[Opening DATA IN THIS EXERCISE section]

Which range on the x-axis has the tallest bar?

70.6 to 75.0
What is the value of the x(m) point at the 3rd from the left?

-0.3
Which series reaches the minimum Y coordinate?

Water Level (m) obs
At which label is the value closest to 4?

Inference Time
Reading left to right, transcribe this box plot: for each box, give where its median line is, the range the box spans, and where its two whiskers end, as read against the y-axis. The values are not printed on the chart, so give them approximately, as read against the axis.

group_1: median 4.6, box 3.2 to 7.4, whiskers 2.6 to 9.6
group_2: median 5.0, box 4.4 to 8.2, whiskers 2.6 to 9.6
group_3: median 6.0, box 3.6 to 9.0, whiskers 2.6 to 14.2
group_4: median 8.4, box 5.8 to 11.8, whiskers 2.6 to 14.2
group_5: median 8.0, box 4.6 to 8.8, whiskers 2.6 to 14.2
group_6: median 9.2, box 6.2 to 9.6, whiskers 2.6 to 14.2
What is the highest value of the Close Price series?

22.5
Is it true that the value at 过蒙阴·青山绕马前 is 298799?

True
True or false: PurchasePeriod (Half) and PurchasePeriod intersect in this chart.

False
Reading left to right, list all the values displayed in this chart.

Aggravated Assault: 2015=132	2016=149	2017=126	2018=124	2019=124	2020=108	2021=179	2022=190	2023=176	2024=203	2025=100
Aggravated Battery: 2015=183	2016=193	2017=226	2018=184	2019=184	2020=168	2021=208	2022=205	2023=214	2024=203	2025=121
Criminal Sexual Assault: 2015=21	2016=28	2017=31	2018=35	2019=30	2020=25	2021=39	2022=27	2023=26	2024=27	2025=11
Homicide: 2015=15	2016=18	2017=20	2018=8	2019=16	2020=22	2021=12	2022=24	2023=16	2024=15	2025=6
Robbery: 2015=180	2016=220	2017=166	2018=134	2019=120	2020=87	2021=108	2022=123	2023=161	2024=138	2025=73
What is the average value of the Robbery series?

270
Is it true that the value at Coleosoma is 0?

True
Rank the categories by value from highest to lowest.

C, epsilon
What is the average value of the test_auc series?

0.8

[Closing DATA IN THIS EXERCISE section]

Arrange every line above as a JSON list of strings, one string per line, leaving out the blank lines.

**THE COMPLETED TASK**
[
  "Which range on the x-axis has the tallest bar?",
  "70.6 to 75.0",
  "What is the value of the x(m) point at the 3rd from the left?",
  "-0.3",
  "Which series reaches the minimum Y coordinate?",
  "Water Level (m) obs",
  "At which label is the value closest to 4?",
  "Inference Time",
  "Reading left to right, transcribe this box plot: for each box, give where its median line is, the range the box spans, and where its two whiskers end, as read against the y-axis. The values are not printed on the chart, so give them approximately, as read against the axis.",
  "group_1: median 4.6, box 3.2 to 7.4, whiskers 2.6 to 9.6",
  "group_2: median 5.0, box 4.4 to 8.2, whiskers 2.6 to 9.6",
  "group_3: median 6.0, box 3.6 to 9.0, whiskers 2.6 to 14.2",
  "group_4: median 8.4, box 5.8 to 11.8, whiskers 2.6 to 14.2",
  "group_5: median 8.0, box 4.6 to 8.8, whiskers 2.6 to 14.2",
  "group_6: median 9.2, box 6.2 to 9.6, whiskers 2.6 to 14.2",
  "What is the highest value of the Close Price series?",
  "22.5",
  "Is it true that the value at 过蒙阴·青山绕马前 is 298799?",
  "True",
  "True or false: PurchasePeriod (Half) and PurchasePeriod intersect in this chart.",
  "False",
  "Reading left to right, list all the values displayed in this chart.",
  "Aggravated Assault: 2015=132\t2016=149\t2017=126\t2018=124\t2019=124\t2020=108\t2021=179\t2022=190\t2023=176\t2024=203\t2025=100",
  "Aggravated Battery: 2015=183\t2016=193\t2017=226\t2018=184\t2019=184\t2020=168\t2021=208\t2022=205\t2023=214\t2024=203\t2025=121",
  "Criminal Sexual Assault: 2015=21\t2016=28\t2017=31\t2018=35\t2019=30\t2020=25\t2021=39\t2022=27\t2023=26\t2024=27\t2025=11",
  "Homicide: 2015=15\t2016=18\t2017=20\t2018=8\t2019=16\t2020=22\t2021=12\t2022=24\t2023=16\t2024=15\t2025=6",
  "Robbery: 2015=180\t2016=220\t2017=166\t2018=134\t2019=120\t2020=87\t2021=108\t2022=123\t2023=161\t2024=138\t2025=73",
  "What is the average value of the Robbery series?",
  "270",
  "Is it true that the value at Coleosoma is 0?",
  "True",
  "Rank the categories by value from highest to lowest.",
  "C, epsilon",
  "What is the average value of the test_auc series?",
  "0.8"
]